Una mostra millimetrica. La Biennale secondo Teresa Macrì
Mi rimane difficile credere che qualcuno ancora frequenti e partecipi (con tutto il masochismo fisico che ciò comporta) al rutilante bailamme della Biennale veneziana (che più fortemente incarna lo spirito auto-celebrativo e competitivo del nostro tempo) per una incontenibile frenesia esplorativa di ciò che cambia e si tramuta nel frenetico mondo dell’arte. E allora l’edizione di quest’anno…
Dato che il format ultra-centenario della Biennale di Venezia detiene (e difende) una valenza che si riscontra nel suo perpetuarsi e tramandarsi (in quella che Foucault lucidamente definisce come archeologia del sapere) sale l’aspettativa di possibili disgiunzioni e rotture, crolli e sganciamenti che possano fratturare la linearità quasi narcolettica con cui le varie edizioni si articolano su se stesse.
Non ho motivo alcuno per non ravvisare in Palazzo Enciclopedico una cura, uno studio e un concept mai esperito precedentemente, che vista la sommarietà intellettiva e la banalità installativa della maggior parte delle edizioni passate non sembrerebbe un grande apprezzamento. Soprattutto non mi appare come un’impresa iperbolica se è congegnata da Massimiliano Gioni, che è il migliore curatore italiano sulla piazza, come modestamente penso. Da cui e per quel che vale, chapeau! Non mi interessa neppure disquisire sulle inclusioni/esclusioni artistiche, che (lo so, è terribile ma curatorialmente spesso è così…) diventano elementi spesso formali, nell’enunciazione di un concept. L’importanza è che vi sia un pensiero che vibri e che componga un lessema, qualsiasi esso sia. Di Palazzo Enciclopedico, ahimé visto e percepito volatilmente data la sua massiva estensione, mi restano i flash del miglior Dieter Roth e (purtroppo) del peggior Tino Sehgal, di Danh Vo e di Jim Shaw e l’ancor assoluto spaesamento prodotto da Duane Hanson. E anche i frammenti fortunatamente non organizzati di una ricognizione insolita di invisibili, che probabilmente assurgono a un territorio magico-surrealista che compone, nella sua dissonanza, l’idea enciclopedica.
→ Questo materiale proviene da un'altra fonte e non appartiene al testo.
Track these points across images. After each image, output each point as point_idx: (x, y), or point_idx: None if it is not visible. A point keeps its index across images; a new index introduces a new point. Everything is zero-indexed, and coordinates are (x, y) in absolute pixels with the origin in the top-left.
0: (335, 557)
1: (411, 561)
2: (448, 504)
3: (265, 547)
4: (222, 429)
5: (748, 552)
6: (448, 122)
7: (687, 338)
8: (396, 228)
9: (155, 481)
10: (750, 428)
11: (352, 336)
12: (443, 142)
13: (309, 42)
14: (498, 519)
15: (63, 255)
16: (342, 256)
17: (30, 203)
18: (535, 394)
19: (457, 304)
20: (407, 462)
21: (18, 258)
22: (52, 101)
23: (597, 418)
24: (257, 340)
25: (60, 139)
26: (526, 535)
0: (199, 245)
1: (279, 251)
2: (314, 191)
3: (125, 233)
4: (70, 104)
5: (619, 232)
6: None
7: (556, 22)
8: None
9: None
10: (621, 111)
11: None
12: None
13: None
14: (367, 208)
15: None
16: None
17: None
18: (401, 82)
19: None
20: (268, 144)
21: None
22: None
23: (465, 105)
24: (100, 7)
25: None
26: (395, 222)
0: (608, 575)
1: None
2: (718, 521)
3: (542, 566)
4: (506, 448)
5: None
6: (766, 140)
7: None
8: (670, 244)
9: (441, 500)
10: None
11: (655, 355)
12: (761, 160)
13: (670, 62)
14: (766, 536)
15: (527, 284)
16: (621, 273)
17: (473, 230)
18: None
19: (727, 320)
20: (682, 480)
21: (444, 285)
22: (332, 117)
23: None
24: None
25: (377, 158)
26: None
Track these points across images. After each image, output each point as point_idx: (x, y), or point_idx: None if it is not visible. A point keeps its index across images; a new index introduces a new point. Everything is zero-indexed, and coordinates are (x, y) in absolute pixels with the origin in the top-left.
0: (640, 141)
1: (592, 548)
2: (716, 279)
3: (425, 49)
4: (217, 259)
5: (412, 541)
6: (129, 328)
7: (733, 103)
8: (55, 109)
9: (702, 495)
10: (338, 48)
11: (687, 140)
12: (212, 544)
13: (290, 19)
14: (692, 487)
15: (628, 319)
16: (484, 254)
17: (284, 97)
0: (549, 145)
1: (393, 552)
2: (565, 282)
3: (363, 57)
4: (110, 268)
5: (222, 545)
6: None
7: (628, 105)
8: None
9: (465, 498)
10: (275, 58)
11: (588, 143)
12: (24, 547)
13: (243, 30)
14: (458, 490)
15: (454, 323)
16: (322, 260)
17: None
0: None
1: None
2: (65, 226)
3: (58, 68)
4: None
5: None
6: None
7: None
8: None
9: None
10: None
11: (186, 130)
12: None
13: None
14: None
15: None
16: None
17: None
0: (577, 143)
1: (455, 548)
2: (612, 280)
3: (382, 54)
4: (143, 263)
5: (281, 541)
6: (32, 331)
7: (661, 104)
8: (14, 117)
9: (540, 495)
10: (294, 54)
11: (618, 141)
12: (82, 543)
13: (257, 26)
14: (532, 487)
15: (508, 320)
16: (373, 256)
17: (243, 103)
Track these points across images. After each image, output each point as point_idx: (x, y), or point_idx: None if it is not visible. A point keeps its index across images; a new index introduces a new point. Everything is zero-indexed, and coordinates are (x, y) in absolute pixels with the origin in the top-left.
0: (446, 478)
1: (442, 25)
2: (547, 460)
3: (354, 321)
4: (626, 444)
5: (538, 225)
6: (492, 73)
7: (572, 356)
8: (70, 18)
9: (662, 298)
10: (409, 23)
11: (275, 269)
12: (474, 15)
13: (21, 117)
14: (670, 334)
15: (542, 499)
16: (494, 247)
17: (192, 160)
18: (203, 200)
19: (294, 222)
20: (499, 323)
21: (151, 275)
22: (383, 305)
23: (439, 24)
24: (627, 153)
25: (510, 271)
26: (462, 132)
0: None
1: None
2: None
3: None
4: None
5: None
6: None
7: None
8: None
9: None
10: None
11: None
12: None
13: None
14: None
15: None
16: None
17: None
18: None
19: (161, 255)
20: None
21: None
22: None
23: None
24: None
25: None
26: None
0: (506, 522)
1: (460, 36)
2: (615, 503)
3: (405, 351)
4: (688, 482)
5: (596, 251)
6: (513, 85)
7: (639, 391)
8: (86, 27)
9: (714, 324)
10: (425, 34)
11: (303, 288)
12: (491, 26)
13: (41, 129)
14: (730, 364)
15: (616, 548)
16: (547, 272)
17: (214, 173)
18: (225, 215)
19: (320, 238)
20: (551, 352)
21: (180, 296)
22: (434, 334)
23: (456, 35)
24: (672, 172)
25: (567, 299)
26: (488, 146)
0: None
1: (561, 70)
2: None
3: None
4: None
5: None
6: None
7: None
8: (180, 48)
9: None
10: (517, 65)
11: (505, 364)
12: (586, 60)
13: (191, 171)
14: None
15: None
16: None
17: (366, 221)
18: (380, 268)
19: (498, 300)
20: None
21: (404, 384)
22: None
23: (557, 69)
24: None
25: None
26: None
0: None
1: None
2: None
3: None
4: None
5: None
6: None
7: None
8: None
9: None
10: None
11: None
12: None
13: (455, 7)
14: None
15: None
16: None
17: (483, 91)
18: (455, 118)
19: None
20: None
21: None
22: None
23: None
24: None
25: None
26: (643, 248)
Ma ciò che per me si fa più avvincente è la riflessione sull’assoluta simmetria e sulla perfetta assonanza che la Biennale veneziana riflette della realtà in cui viene reificata. La sua millimetrata “costruzione” di un paradigma politico-culturale che volutamente scavalca ciò che costituisce il reale con i suoi conflitti e contraddizioni e si rinchiude in una sorta di arca estetizzata come l’Arsenale, per circoscriversi e auto-legittimarsi in un limbo astrale di fiction. I cui attori egemonici non sono più gli artisti (che costituiscono oramai solo la diegesi della fiction) ma quel parterre di laboriosi tycon, oligarchi russi, politici presenzialisti, brand affermati del made in Italy, Grandi Gasby, rifiorite principesse e solerti imprenditori che “distraggono” col loro codificato glamour la centralità artistica. Tale è il riflesso del tempo ostentativo e illusorio che regola e controlla il palinsesto spettacolare di qualsivoglia kermesse contemporanea, Documenta o Biennale.
Ed è proprio questa congiuntura che Jeremy Deller (Padiglione britannico), in una operazione di escapismo storico-sociale, contrasta forse solitariamente e antiteticamente nel trend generalista. Lungi dall’essere una critica formal-specialistica, a cui ci si sottrae volentieri rispettando per assunto il fare curatoriale di chicchessia, è piuttosto una vaga riflessione sul tempo dell’arte, compresso inesorabilmente tra l’aspirazione del futuro e l’osservazione quasi sacrale del passato tanto da sospendere il presente in uno stato di anemia. Allo stesso tempo, il re-enactment di una mostra epocale come When Attitude Become Form, sia pure compressa nelle sale di Ca’ Corner, rianima quel concetto di tempo e spazio contraddittorio che l’opera d’arte può detenere nella sua stessa essenza. Ma ciò non può che coniugarsi con la figura oramai leggendaria di curatore animateur/amateur che l’auratico Harald Szeemann ha incarnato nel suo tempo anarchico e che, ora sulle rive lagunari presidiate da fantasmatici yatch, rischia di divenire perfino anacronistico.